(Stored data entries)
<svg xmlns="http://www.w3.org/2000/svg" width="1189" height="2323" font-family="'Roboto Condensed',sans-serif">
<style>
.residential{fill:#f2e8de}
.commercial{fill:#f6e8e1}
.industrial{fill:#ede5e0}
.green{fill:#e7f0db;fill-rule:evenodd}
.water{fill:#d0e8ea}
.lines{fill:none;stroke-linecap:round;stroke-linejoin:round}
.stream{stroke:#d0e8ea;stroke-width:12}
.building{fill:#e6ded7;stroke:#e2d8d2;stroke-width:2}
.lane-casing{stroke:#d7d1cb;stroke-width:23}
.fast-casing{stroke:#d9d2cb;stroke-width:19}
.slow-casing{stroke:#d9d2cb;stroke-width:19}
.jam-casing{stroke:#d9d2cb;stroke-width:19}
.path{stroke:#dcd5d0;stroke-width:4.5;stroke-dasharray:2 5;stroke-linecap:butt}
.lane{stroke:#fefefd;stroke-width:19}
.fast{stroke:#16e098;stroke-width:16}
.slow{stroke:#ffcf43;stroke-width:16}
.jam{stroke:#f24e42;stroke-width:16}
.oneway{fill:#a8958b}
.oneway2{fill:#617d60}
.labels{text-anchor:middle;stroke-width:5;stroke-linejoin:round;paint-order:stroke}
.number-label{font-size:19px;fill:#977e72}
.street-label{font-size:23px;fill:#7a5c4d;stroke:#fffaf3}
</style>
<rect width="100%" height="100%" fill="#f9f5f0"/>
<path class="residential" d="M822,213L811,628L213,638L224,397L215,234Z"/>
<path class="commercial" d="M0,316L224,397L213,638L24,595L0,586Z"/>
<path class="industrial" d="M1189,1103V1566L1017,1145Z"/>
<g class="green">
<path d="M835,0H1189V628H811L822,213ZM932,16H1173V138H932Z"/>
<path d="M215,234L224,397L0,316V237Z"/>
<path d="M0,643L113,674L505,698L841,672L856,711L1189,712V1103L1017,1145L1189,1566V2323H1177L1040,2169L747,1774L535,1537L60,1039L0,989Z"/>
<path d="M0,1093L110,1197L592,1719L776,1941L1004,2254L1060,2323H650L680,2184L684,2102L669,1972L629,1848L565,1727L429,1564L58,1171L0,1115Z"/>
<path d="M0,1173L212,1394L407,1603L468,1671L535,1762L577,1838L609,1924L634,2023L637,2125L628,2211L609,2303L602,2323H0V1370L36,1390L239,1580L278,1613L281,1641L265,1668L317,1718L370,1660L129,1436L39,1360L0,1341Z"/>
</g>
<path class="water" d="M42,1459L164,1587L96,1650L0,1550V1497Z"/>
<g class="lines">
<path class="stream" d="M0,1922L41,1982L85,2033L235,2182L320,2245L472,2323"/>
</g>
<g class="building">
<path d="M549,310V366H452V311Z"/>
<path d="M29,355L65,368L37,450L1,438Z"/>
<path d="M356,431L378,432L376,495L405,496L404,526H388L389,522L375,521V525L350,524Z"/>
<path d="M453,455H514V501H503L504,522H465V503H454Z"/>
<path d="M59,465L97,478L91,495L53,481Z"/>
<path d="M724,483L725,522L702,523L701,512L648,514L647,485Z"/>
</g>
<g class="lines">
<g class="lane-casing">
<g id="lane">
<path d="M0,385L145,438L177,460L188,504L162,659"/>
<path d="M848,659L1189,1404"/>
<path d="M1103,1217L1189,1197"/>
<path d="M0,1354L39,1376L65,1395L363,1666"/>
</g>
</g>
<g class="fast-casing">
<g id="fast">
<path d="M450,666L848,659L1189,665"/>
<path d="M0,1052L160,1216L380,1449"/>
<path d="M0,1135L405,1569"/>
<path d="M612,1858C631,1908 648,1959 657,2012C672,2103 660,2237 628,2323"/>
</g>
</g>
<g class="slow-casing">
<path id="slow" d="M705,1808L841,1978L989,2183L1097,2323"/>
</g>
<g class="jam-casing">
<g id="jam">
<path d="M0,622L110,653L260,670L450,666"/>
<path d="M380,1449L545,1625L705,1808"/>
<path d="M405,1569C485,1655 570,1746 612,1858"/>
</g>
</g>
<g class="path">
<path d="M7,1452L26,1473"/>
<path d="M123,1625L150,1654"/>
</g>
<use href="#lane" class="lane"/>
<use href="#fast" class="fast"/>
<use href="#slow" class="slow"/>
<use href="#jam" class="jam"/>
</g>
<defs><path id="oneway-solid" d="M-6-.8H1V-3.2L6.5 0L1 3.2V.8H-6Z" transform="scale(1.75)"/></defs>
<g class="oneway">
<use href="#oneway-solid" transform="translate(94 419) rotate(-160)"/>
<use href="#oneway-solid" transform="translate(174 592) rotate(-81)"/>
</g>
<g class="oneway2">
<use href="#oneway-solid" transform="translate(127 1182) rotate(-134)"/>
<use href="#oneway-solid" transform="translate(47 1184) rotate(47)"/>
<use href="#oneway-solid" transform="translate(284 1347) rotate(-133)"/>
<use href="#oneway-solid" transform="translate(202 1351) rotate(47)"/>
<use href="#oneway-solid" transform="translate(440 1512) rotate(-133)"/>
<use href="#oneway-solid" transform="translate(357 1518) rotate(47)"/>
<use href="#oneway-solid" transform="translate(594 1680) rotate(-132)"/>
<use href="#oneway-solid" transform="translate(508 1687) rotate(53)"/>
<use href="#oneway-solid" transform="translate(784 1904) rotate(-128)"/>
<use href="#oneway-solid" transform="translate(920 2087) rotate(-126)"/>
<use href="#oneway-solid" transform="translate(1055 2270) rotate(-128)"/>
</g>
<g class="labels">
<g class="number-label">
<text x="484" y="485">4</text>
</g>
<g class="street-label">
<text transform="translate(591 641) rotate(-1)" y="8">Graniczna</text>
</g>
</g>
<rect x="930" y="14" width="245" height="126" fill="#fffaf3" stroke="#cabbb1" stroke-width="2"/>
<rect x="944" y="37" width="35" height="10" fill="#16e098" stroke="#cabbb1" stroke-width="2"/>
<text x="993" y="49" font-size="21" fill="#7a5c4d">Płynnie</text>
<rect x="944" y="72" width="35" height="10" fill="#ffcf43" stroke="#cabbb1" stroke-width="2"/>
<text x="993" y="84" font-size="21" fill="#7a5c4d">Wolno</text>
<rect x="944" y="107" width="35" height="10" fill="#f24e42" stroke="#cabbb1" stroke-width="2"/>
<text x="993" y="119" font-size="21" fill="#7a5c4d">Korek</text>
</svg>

### Problem to work on
All lines above that include the word "labels" must be copied into the answer.

### Solution below
.labels{text-anchor:middle;stroke-width:5;stroke-linejoin:round;paint-order:stroke}
<g class="labels">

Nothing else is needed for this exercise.